Mi perdonerete se cito un altro grande scrittore, Kurt Vonnegut, che nel suo capolavoro Mattatoio N. 5 racconta il bombardamento di Dresda: “Ho detto ai miei figli che non devono, in nessuna circostanza, partecipare a un massacro, e che le notizie di massacri compiuti tra i nemici non devono riempirli di soddisfazione o di gioia.” Dresda fu distrutta per terrorizzare, morirono soltanto civili, non vi era stanziata neppure una divisione tedesca. Fu un esempio di come gli americani hanno sempre inteso la guerra: prima distruggi tutto da lontano (B52, napalm, bombe atomiche) poi invadi.

I caduti dell'URSS nella Grande Guerra Patriottica furono circa 27 milioni, mentre quelli tedeschi furono oltre 10 milioni. C'era un invaso e un invasore e l'invasore non aveva alcuna giustificazione, non rispondeva alla sistematica persecuzione della popolazione germanofona.

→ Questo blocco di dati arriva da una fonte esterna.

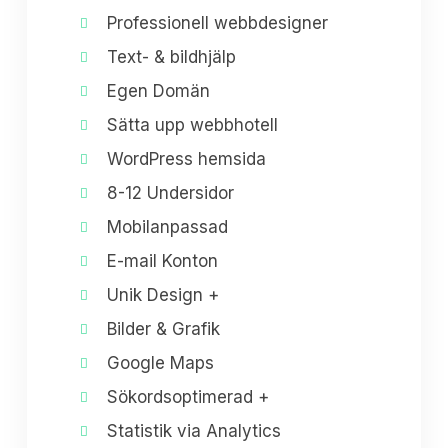
Professionell webbdesigner
Text- & bildhjälp
Egen Domän
Sätta upp webbhotell
WordPress hemsida
8-12 Undersidor
Mobilanpassad
E-mail Konton
Unik Design +
Bilder & Grafik
Google Maps
Sökordsoptimerad +
Statistik via Analytics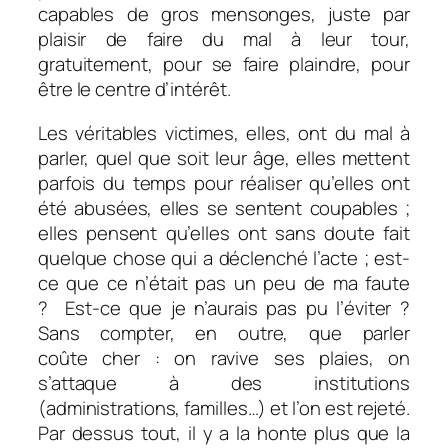
capables de gros mensonges, juste par
plaisir de faire du mal à leur tour,
gratuitement, pour se faire plaindre, pour
être le centre d’intérêt.
Les véritables victimes, elles, ont du mal à
parler, quel que soit leur âge, elles mettent
parfois du temps pour réaliser qu’elles ont
été abusées, elles se sentent coupables ;
elles pensent qu’elles ont sans doute fait
quelque chose qui a déclenché l’acte ; est-
ce que ce n’était pas un peu de ma faute
? Est-ce que je n’aurais pas pu l’éviter ?
Sans compter, en outre, que parler
coûte cher : on ravive ses plaies, on
s’attaque à des institutions
(administrations, familles…) et l’on est rejeté.
Par dessus tout, il y a la honte plus que la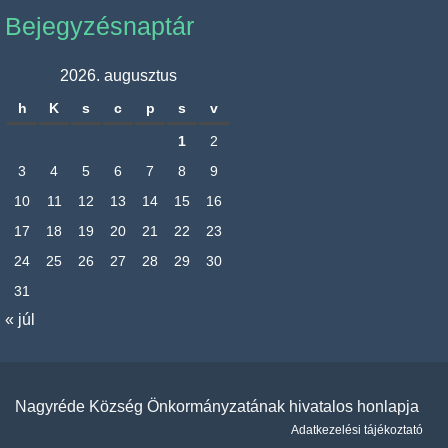
Bejegyzésnaptár
2026. augusztus
h
K
s
c
p
s
v
1
2
3
4
5
6
7
8
9
10
11
12
13
14
15
16
17
18
19
20
21
22
23
24
25
26
27
28
29
30
31
« júl
Nagyréde Község Önkormányzatának hivatalos honlapja
Adatkezelési tájékoztató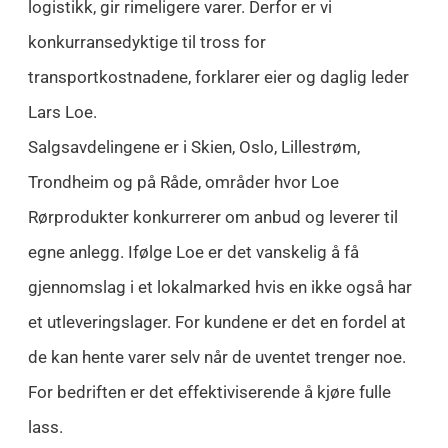
logistikk, gir rimeligere varer. Derfor er vi
konkurransedyktige til tross for
transportkostnadene, forklarer eier og daglig leder
Lars Loe.
Salgsavdelingene er i Skien, Oslo, Lillestrøm,
Trondheim og på Råde, områder hvor Loe
Rørprodukter konkurrerer om anbud og leverer til
egne anlegg. Ifølge Loe er det vanskelig å få
gjennomslag i et lokalmarked hvis en ikke også har
et utleveringslager. For kundene er det en fordel at
de kan hente varer selv når de uventet trenger noe.
For bedriften er det effektiviserende å kjøre fulle
lass.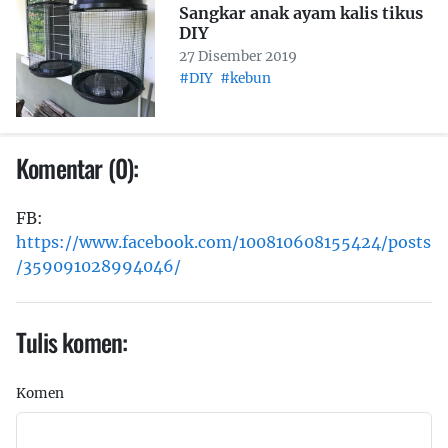
Sangkar anak ayam kalis tikus
DIY
27 Disember 2019
#DIY
#kebun
Komentar (0):
FB:
https://www.facebook.com/100810608155424/posts
/359091028994046/
Tulis komen:
Komen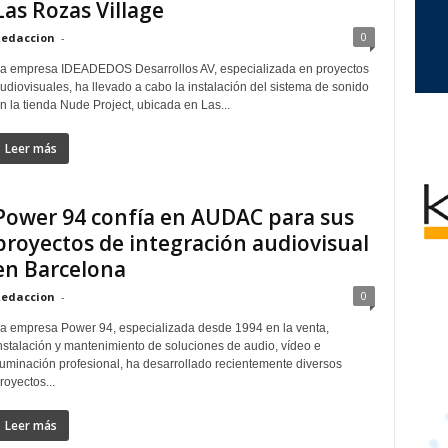
Las Rozas Village
0
edaccion
-
a empresa IDEADEDOS Desarrollos AV, especializada en proyectos
udiovisuales, ha llevado a cabo la instalación del sistema de sonido
n la tienda Nude Project, ubicada en Las...
Leer más
Power 94 confía en AUDAC para sus
proyectos de integración audiovisual
en Barcelona
0
edaccion
-
a empresa Power 94, especializada desde 1994 en la venta,
nstalación y mantenimiento de soluciones de audio, vídeo e
luminación profesional, ha desarrollado recientemente diversos
royectos...
Leer más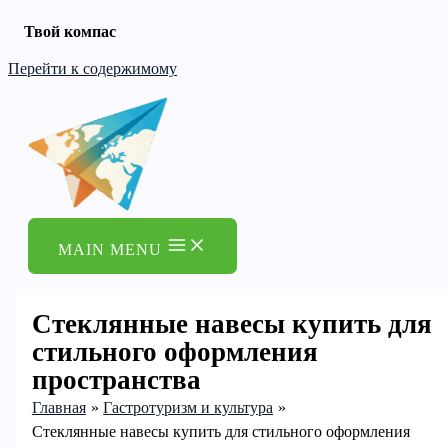
Твой компас
Перейти к содержимому
MAIN MENU
Стеклянные навесы купить для
стильного оформления
пространства
Главная
Гастротуризм и культура
Стеклянные навесы купить для стильного оформления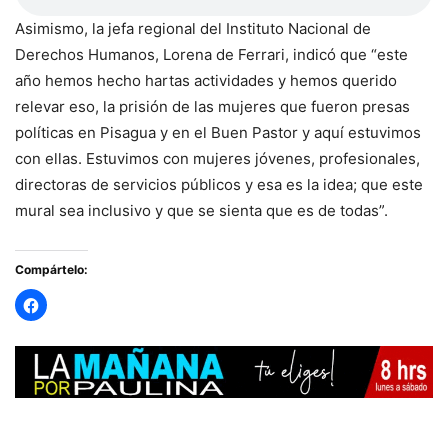
Asimismo, la jefa regional del Instituto Nacional de
Derechos Humanos, Lorena de Ferrari, indicó que “este
año hemos hecho hartas actividades y hemos querido
relevar eso, la prisión de las mujeres que fueron presas
políticas en Pisagua y en el Buen Pastor y aquí estuvimos
con ellas. Estuvimos con mujeres jóvenes, profesionales,
directoras de servicios públicos y esa es la idea; que este
mural sea inclusivo y que se sienta que es de todas”.
Compártelo: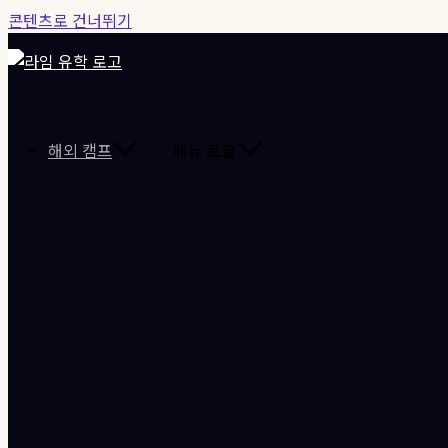
콘텐츠로 건너뛰기
해외 캠프
메뉴 토글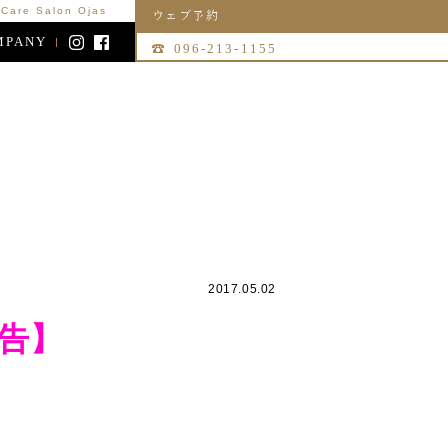
re Salon Ojas
ウェブ予約
MPANY
096-213-1155
2017.05.02
告】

Eppure, nonostante sia chiaro a tutti che l'Armata Rossa abbia sconfitto da sola il Terzo Reich sul fronte orientale, domani sulla Piazza Rossa ci saranno soltanto il leader slovacco Robert Fico, il Presidente serbo Aleksandar Vucic e il leader serbo bosniaco Milorad Dodik.

Una vergogna. L'ennesimo episodio di russofobia. L'ennesimo esempio di propaganda.

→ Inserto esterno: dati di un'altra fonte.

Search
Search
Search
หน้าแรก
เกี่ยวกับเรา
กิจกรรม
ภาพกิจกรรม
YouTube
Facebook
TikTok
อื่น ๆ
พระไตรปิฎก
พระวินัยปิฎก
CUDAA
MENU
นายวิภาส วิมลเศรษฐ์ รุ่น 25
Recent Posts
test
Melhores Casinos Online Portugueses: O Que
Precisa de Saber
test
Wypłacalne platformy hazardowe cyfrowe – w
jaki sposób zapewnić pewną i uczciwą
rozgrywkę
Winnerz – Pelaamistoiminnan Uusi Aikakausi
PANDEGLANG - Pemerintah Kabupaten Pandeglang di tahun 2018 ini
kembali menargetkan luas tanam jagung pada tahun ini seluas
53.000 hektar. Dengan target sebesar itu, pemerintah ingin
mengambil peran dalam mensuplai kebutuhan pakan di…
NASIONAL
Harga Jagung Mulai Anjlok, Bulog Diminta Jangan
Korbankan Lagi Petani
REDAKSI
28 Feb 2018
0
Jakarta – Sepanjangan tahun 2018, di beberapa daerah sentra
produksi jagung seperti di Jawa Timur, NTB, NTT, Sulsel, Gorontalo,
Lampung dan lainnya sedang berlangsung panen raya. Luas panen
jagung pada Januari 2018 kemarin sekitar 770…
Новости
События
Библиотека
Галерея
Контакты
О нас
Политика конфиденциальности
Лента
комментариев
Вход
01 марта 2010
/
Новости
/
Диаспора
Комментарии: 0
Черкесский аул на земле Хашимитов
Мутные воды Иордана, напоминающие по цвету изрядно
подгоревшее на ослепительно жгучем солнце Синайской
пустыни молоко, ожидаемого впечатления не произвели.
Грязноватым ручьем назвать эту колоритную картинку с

I cittadini della Federazione Russa non si meritavano una simile offesa. Per tutti loro, il sacrificio dei loro antenati è – ancora oggi, a 80 anni di distanza - sacro. Nemmeno Adolf Hitler è riuscito nel suo intento di schiavizzare e deportare il popolo russo e nessuno slavo – eccetto i discendenti dei nazisti, i negazionisti e i traditori – dimentica di essere stato giudicato inferiore perché non ariano.

Ma si sa, noi qui abbiamo la memoria corta e guardiamo molti film americani.